__Exercise prompt__. Starting at the line below with "proof of purchase (transfer receipt, email..)" and stopping at the line with "the weather station or buoy.", please print each line exactly, those two included, and skip every picture.

__Material shown__.
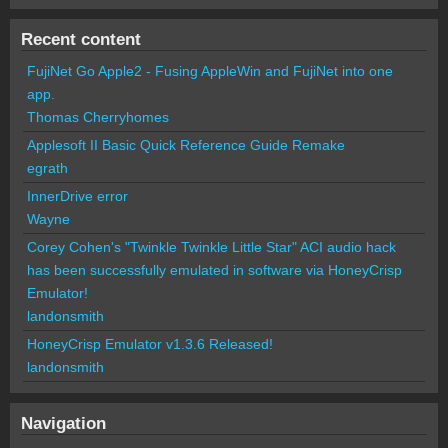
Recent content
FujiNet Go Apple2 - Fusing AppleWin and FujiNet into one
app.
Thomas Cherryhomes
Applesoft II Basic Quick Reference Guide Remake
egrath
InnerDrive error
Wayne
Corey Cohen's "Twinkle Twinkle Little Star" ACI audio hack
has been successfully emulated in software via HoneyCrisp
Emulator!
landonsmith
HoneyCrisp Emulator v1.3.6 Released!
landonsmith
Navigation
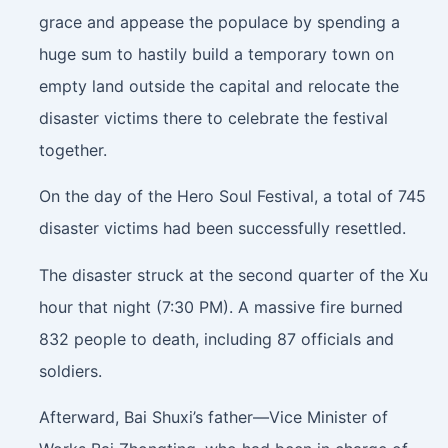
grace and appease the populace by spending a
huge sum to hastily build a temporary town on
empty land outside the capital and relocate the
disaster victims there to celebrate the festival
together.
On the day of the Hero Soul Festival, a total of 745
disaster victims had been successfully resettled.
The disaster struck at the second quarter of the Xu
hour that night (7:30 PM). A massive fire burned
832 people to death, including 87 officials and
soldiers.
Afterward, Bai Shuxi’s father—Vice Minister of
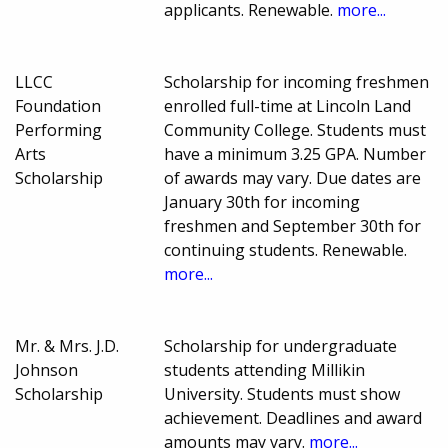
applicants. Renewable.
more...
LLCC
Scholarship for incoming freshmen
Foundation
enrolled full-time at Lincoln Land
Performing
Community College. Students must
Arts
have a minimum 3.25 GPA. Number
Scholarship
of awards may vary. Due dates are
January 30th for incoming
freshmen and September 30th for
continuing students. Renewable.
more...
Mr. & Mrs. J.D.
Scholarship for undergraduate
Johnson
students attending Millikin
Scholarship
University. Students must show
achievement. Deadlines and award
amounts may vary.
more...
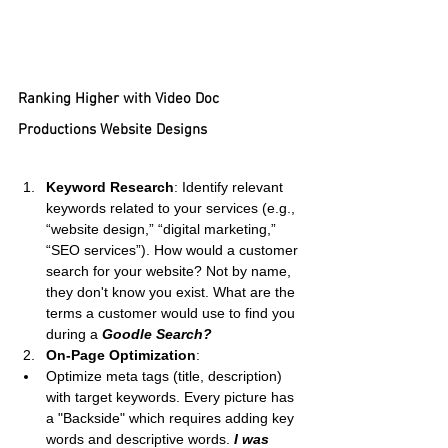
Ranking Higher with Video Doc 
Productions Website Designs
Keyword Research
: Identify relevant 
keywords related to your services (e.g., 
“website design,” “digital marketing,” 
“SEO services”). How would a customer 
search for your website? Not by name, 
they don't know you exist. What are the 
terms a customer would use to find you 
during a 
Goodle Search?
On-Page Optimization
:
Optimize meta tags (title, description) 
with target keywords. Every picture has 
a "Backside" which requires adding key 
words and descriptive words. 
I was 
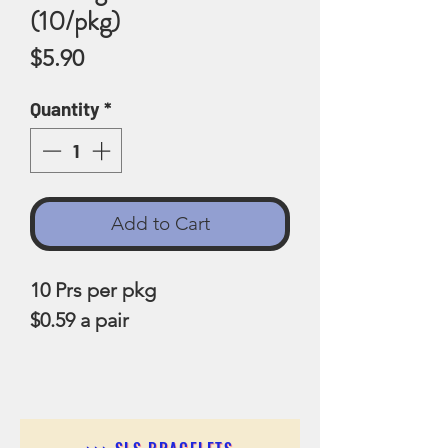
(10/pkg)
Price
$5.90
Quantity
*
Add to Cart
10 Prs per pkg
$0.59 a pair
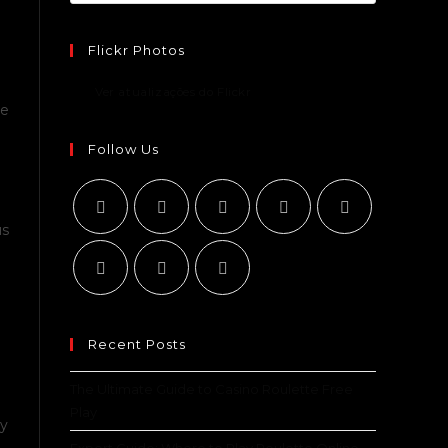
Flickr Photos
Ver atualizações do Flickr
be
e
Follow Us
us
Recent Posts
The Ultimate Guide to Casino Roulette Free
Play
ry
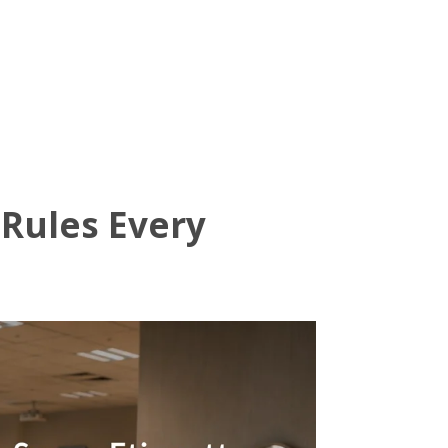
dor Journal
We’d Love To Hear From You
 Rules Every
==
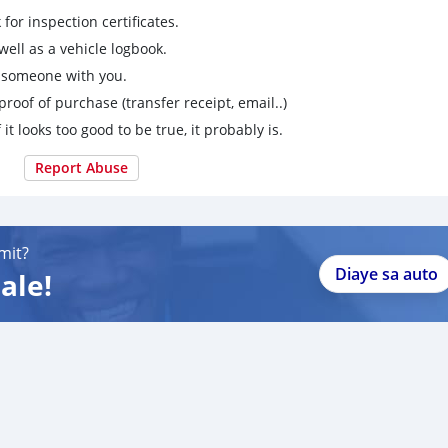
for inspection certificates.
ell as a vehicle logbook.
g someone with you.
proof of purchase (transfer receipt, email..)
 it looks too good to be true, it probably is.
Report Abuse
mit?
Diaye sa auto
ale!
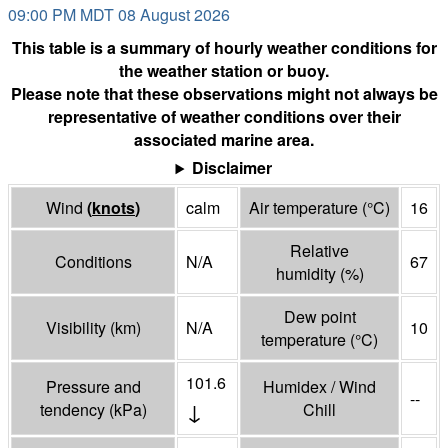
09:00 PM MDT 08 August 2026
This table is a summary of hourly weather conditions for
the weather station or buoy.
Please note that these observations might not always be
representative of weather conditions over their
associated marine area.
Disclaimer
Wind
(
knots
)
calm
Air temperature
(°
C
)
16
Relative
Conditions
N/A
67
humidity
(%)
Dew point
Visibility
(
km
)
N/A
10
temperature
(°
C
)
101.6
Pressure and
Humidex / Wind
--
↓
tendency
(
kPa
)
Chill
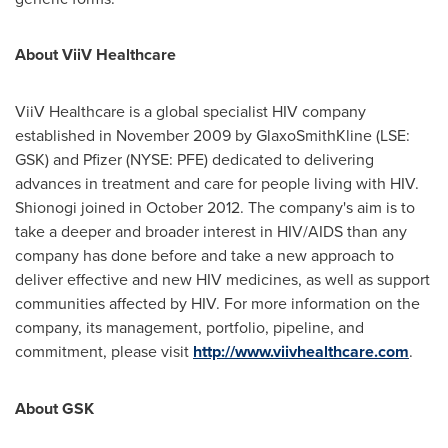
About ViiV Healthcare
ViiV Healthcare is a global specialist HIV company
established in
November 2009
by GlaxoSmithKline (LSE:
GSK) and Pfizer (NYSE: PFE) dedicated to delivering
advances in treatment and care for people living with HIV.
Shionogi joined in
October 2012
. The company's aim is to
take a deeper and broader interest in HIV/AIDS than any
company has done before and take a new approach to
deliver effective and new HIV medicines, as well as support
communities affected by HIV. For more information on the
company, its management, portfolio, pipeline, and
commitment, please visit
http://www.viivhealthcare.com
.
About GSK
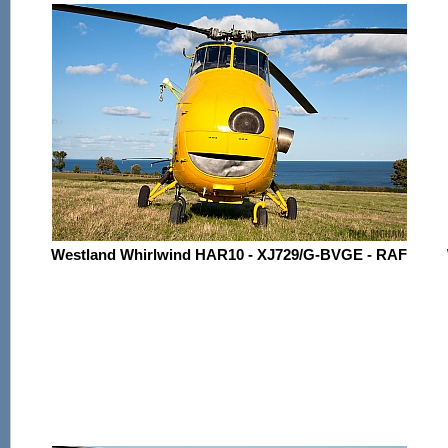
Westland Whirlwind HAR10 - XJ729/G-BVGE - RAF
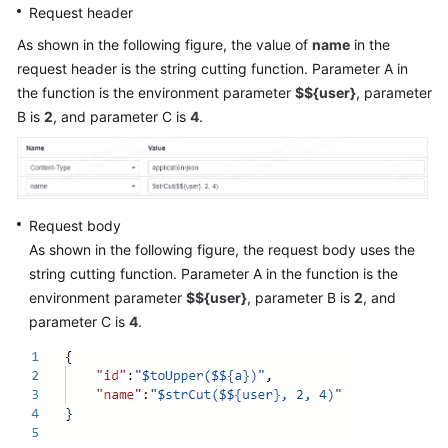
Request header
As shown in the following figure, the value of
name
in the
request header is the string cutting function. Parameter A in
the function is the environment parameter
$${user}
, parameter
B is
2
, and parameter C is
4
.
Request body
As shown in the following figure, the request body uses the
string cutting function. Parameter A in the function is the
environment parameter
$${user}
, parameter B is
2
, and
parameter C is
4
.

__Task output__.
proof of purchase (transfer receipt, email..)
 it looks too good to be true, it probably is.
Report Abuse
mit?
Diaye sa auto
ale!
09:00 PM MDT 08 August 2026
This table is a summary of hourly weather conditions for
the weather station or buoy.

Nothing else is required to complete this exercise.